### Exercise materials
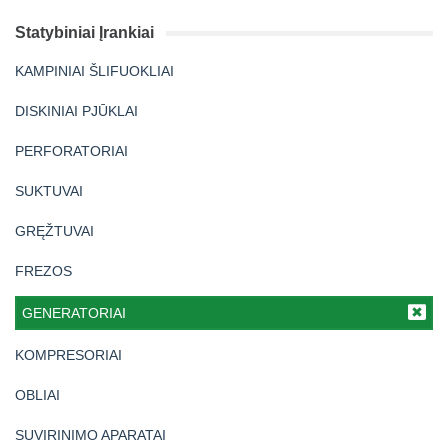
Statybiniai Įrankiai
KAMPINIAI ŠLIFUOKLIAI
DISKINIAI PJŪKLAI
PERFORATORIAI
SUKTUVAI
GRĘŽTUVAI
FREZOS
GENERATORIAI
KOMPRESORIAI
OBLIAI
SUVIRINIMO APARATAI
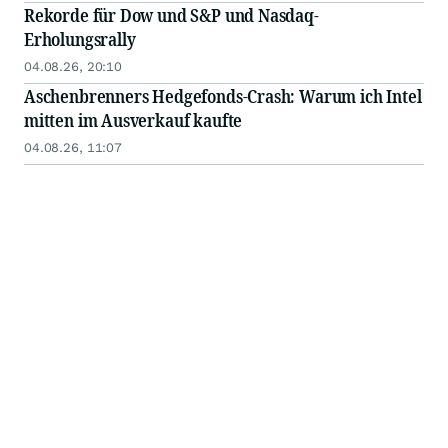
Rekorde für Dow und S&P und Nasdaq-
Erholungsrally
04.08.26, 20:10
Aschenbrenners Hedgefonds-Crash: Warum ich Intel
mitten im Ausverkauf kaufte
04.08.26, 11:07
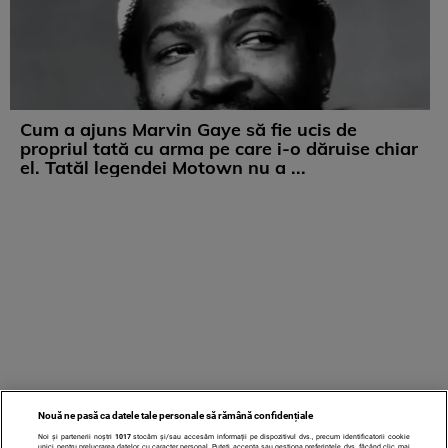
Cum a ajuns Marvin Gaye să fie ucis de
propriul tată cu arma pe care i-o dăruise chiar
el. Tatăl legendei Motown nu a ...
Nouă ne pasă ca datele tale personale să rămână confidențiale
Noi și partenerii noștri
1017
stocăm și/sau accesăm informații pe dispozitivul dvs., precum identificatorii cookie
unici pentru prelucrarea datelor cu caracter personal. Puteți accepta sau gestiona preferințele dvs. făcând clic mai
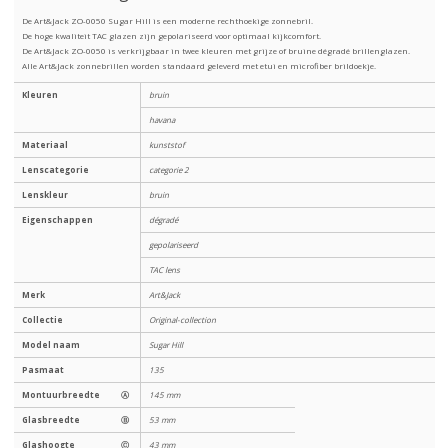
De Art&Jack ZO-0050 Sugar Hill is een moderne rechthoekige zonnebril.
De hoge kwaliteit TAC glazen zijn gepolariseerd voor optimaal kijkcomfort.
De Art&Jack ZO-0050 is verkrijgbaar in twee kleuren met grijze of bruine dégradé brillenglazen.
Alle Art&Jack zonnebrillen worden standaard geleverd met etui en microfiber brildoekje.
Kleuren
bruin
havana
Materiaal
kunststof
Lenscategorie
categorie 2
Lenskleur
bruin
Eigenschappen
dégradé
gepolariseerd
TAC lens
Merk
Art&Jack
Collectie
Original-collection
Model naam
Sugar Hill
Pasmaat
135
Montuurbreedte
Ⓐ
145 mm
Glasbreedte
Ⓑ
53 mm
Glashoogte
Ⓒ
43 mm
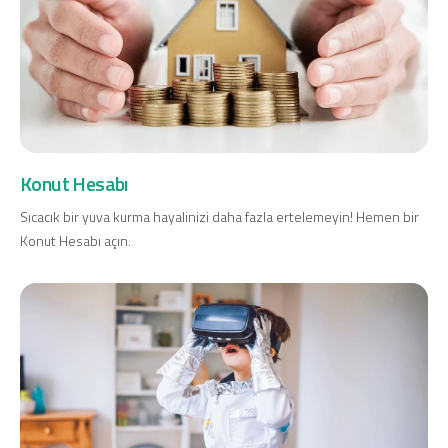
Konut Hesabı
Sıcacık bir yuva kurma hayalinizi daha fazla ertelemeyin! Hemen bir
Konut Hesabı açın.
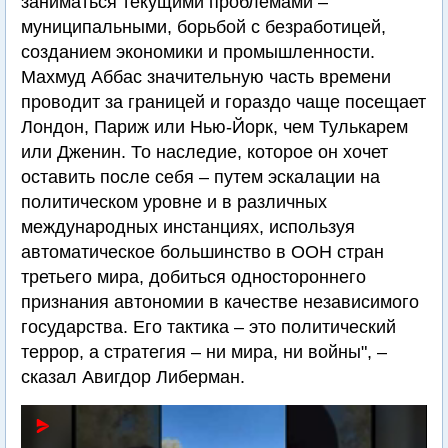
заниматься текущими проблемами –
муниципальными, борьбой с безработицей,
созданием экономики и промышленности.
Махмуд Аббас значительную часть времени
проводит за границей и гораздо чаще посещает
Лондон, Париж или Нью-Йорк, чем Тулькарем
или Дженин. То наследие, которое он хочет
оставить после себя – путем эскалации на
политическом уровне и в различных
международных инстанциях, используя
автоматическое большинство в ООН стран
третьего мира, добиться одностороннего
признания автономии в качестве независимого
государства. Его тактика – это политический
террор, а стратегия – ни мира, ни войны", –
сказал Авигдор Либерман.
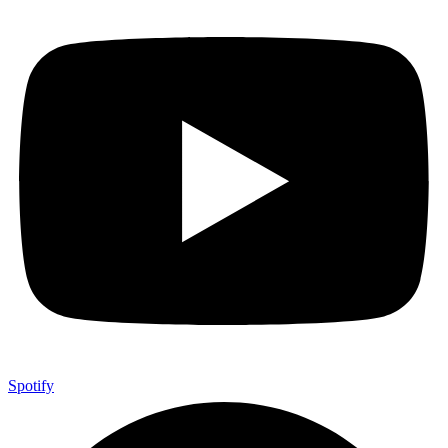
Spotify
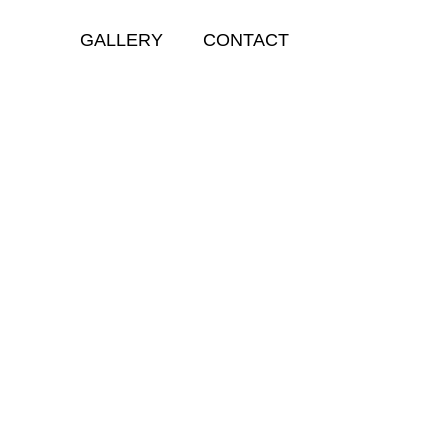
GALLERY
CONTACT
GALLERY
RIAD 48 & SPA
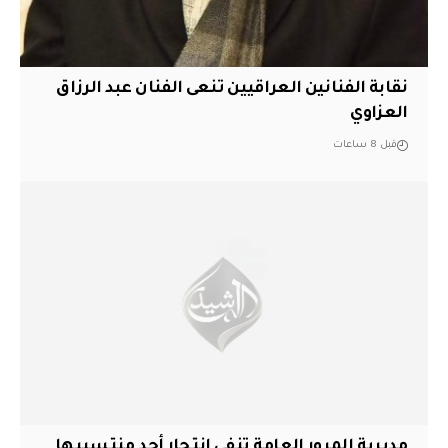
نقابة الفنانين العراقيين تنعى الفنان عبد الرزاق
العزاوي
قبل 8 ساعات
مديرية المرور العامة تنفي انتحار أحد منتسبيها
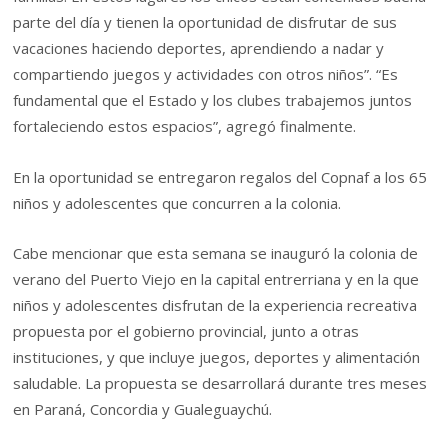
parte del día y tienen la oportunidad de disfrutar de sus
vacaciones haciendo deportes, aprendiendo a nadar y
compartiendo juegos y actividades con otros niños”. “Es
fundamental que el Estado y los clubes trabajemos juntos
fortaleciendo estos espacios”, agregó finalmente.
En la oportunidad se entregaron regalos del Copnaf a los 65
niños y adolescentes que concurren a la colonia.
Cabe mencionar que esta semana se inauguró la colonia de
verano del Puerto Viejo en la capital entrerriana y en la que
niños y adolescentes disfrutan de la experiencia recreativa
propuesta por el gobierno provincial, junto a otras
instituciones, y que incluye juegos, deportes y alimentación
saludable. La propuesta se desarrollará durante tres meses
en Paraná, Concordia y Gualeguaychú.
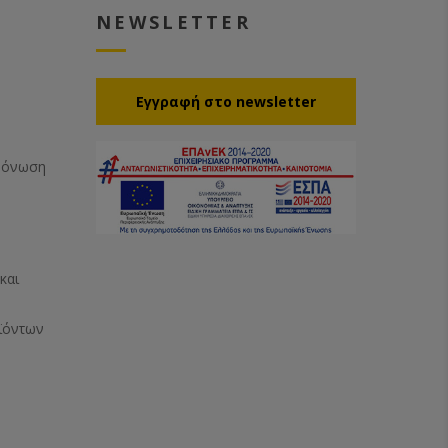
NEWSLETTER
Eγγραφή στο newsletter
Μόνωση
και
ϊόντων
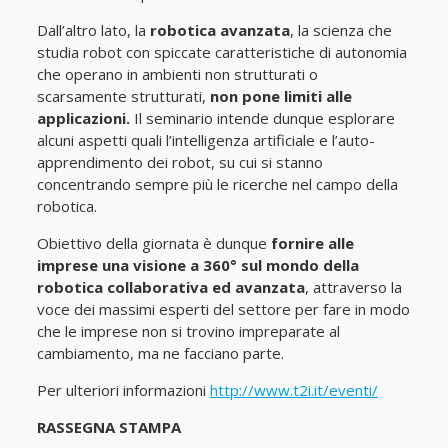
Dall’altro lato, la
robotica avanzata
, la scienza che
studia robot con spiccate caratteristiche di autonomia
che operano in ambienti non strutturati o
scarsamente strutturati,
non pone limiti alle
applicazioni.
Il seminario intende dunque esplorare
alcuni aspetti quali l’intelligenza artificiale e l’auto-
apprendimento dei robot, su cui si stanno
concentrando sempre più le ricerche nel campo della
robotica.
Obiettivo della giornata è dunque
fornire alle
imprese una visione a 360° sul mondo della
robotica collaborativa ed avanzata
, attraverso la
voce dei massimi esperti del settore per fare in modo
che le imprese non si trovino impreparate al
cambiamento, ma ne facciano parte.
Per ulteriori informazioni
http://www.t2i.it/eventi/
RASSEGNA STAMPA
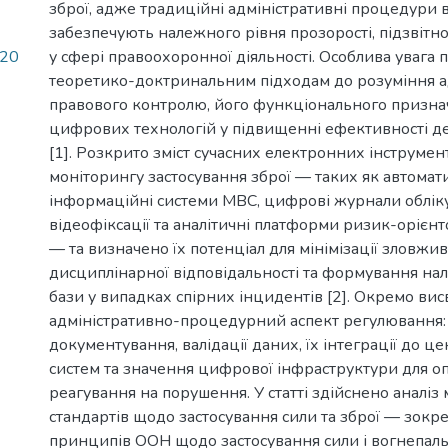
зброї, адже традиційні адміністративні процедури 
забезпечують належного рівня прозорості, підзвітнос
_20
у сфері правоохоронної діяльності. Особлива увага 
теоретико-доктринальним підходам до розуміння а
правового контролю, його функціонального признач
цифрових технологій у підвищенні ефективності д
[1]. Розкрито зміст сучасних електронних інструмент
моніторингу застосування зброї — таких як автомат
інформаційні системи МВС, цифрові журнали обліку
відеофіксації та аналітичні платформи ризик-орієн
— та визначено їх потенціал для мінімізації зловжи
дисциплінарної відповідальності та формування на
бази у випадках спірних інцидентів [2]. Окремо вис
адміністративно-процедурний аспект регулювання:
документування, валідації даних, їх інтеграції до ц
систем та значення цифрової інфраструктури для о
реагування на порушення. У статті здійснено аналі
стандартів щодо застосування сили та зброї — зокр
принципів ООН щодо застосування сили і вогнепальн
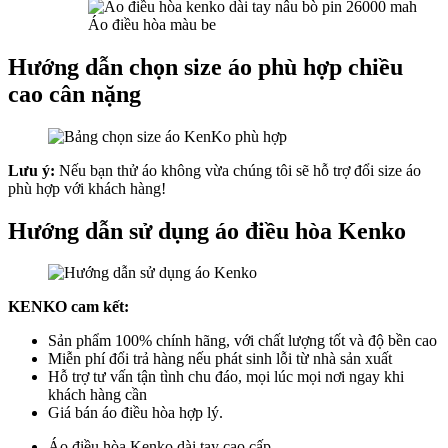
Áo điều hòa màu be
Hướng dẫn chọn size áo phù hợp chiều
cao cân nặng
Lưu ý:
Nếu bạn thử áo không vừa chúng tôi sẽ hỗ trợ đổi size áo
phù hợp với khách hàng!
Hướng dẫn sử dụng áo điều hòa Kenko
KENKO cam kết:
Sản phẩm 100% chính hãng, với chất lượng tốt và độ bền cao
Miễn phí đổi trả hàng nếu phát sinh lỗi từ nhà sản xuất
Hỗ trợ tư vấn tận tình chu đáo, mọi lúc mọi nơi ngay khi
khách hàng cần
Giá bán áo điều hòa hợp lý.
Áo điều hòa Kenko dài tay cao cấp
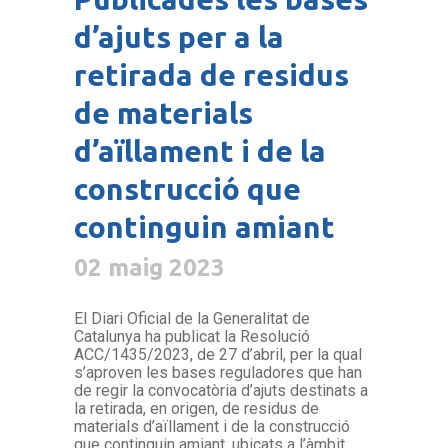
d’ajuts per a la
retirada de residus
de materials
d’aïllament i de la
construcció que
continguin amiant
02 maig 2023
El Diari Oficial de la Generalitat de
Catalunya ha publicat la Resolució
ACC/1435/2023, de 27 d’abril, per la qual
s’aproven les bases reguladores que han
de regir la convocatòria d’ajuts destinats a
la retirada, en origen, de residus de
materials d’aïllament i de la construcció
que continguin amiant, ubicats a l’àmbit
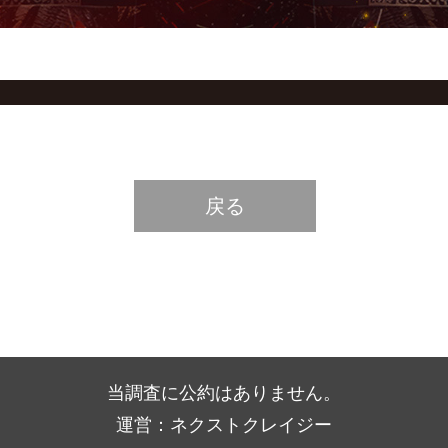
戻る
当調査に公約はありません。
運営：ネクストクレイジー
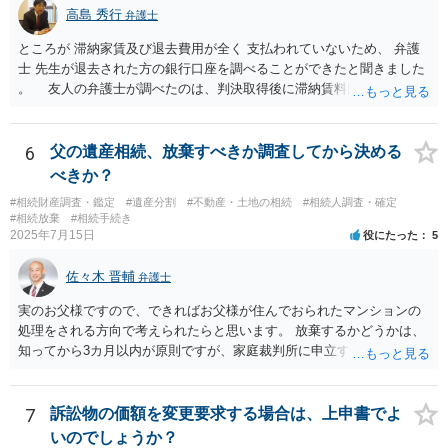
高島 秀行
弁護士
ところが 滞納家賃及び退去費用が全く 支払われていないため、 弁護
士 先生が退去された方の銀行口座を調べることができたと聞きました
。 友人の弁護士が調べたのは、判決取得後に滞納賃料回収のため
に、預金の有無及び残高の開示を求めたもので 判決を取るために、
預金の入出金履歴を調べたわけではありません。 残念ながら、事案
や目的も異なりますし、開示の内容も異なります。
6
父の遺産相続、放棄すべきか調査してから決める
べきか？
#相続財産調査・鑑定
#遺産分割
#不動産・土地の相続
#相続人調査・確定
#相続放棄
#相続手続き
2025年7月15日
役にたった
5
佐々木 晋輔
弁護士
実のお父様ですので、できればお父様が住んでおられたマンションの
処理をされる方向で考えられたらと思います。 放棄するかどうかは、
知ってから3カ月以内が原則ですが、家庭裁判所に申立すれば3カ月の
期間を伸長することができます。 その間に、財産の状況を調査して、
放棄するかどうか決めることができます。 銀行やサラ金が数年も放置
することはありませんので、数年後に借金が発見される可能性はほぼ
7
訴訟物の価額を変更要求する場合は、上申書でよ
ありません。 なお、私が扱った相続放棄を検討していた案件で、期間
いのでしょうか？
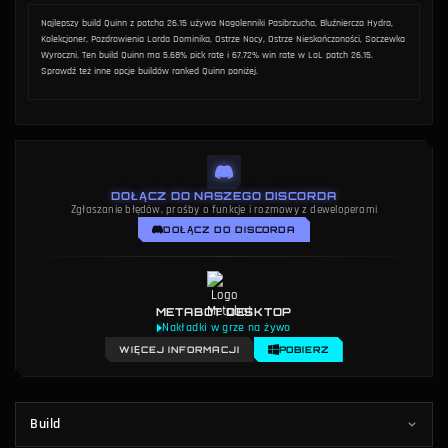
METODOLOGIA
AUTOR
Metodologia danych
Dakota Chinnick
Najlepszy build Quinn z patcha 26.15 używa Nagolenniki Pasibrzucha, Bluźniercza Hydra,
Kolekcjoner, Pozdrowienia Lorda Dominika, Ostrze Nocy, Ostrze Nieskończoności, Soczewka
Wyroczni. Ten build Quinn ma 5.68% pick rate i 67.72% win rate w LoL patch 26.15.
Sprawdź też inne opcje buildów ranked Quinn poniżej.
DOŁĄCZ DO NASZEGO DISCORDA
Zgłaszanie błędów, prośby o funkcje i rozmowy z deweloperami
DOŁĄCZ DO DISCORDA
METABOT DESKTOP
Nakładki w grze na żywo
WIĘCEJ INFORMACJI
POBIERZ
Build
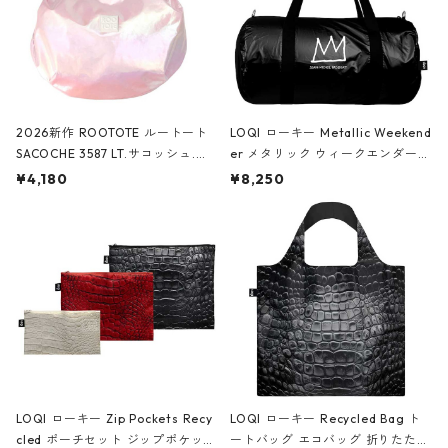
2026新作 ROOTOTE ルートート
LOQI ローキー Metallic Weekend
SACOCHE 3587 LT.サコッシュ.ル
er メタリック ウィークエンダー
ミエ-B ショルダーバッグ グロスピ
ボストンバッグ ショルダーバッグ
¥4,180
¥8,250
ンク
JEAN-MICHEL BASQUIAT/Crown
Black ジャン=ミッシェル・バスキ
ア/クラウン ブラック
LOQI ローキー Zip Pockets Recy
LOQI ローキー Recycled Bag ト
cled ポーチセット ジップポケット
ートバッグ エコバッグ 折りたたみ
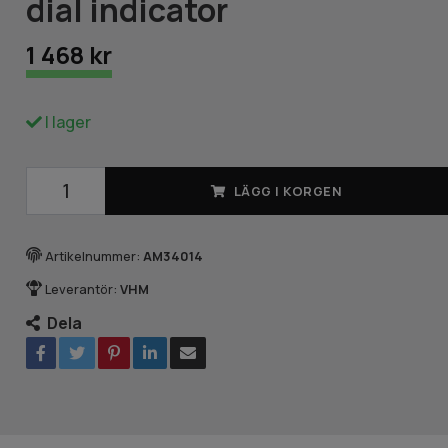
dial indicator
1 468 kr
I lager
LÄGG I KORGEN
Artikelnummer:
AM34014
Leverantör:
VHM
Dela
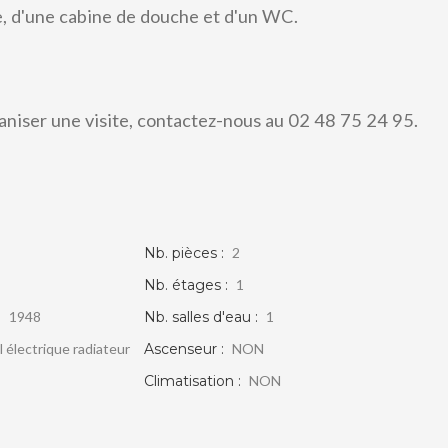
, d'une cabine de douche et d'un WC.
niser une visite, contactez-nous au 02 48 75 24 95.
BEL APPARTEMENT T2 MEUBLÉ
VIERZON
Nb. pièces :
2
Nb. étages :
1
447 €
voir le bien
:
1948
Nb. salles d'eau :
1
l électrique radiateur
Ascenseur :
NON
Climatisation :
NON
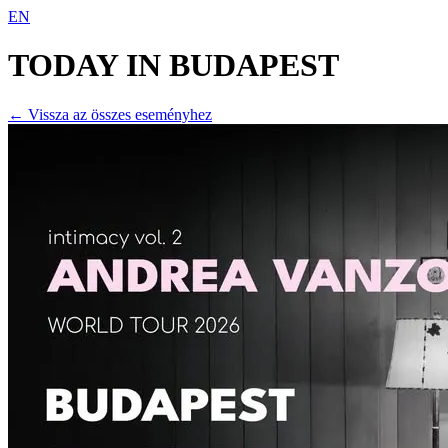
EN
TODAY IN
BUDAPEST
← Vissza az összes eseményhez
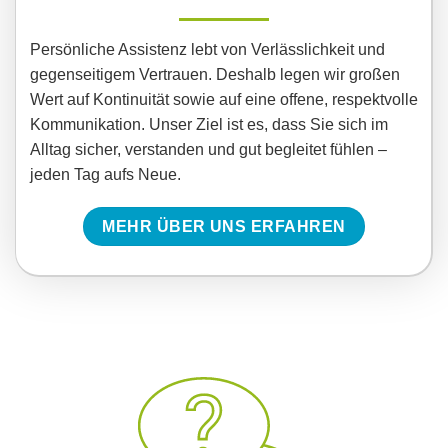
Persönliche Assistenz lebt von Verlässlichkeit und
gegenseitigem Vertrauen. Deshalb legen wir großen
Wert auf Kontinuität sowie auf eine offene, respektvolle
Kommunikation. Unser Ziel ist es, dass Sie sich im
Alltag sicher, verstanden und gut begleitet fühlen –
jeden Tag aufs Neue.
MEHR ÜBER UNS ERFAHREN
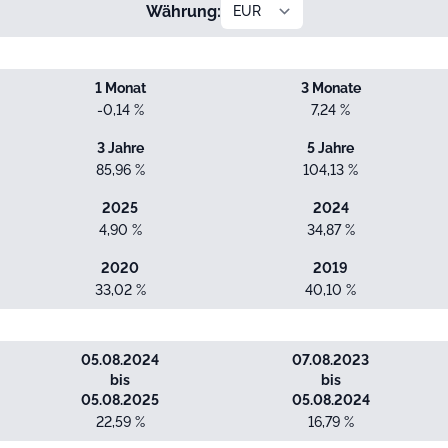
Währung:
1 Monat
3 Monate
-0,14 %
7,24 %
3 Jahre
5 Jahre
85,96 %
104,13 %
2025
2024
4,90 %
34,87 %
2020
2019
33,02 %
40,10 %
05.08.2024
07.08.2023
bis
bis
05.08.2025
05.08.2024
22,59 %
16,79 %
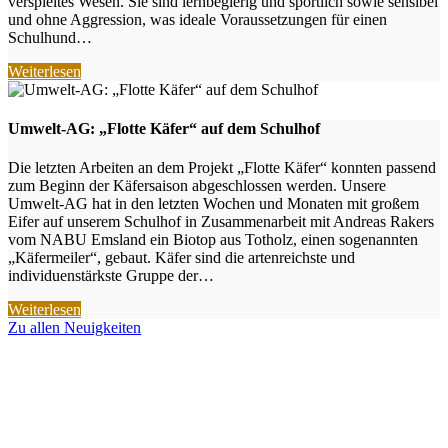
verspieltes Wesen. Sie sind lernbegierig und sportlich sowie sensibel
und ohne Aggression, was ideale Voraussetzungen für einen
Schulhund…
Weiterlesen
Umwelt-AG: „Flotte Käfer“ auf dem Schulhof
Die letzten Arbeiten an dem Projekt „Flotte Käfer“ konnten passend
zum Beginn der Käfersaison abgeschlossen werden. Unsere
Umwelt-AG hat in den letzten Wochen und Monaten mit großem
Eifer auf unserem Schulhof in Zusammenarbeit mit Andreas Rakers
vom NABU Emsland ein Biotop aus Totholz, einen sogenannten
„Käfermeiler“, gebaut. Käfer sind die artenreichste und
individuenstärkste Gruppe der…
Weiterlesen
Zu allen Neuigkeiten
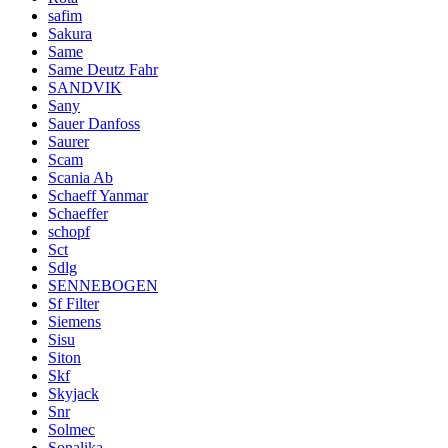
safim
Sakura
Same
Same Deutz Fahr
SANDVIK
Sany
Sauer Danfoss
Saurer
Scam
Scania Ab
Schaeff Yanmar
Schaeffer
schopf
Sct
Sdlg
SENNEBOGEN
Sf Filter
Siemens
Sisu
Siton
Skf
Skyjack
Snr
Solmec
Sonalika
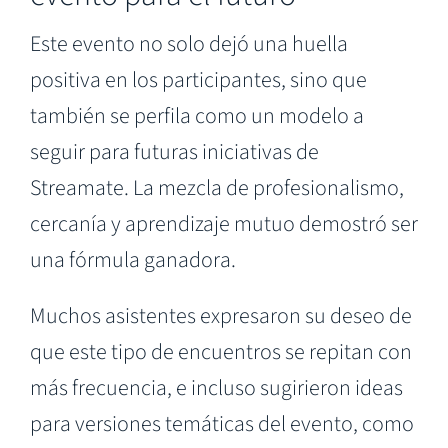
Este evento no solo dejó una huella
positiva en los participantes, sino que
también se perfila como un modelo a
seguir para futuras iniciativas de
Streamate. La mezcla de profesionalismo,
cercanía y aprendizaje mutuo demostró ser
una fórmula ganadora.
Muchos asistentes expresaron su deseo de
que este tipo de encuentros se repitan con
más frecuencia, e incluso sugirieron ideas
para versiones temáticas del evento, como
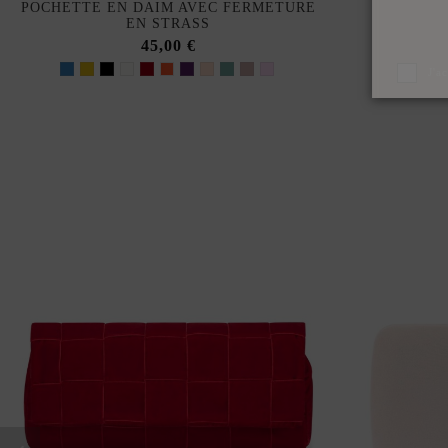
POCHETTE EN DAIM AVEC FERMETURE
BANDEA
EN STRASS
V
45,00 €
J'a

### Exercise requirements
The answer is the run of lines above from the line containing "зброї, адже традиційні" through the line containing "відеофіксації та аналітичні", copied exactly and alone.

### Written response
зброї, адже традиційні адміністративні процедури 
забезпечують належного рівня прозорості, підзвітнос
_20
у сфері правоохоронної діяльності. Особлива увага 
теоретико-доктринальним підходам до розуміння а
правового контролю, його функціонального признач
цифрових технологій у підвищенні ефективності д
[1]. Розкрито зміст сучасних електронних інструмент
моніторингу застосування зброї — таких як автомат
інформаційні системи МВС, цифрові журнали обліку
відеофіксації та аналітичні платформи ризик-орієн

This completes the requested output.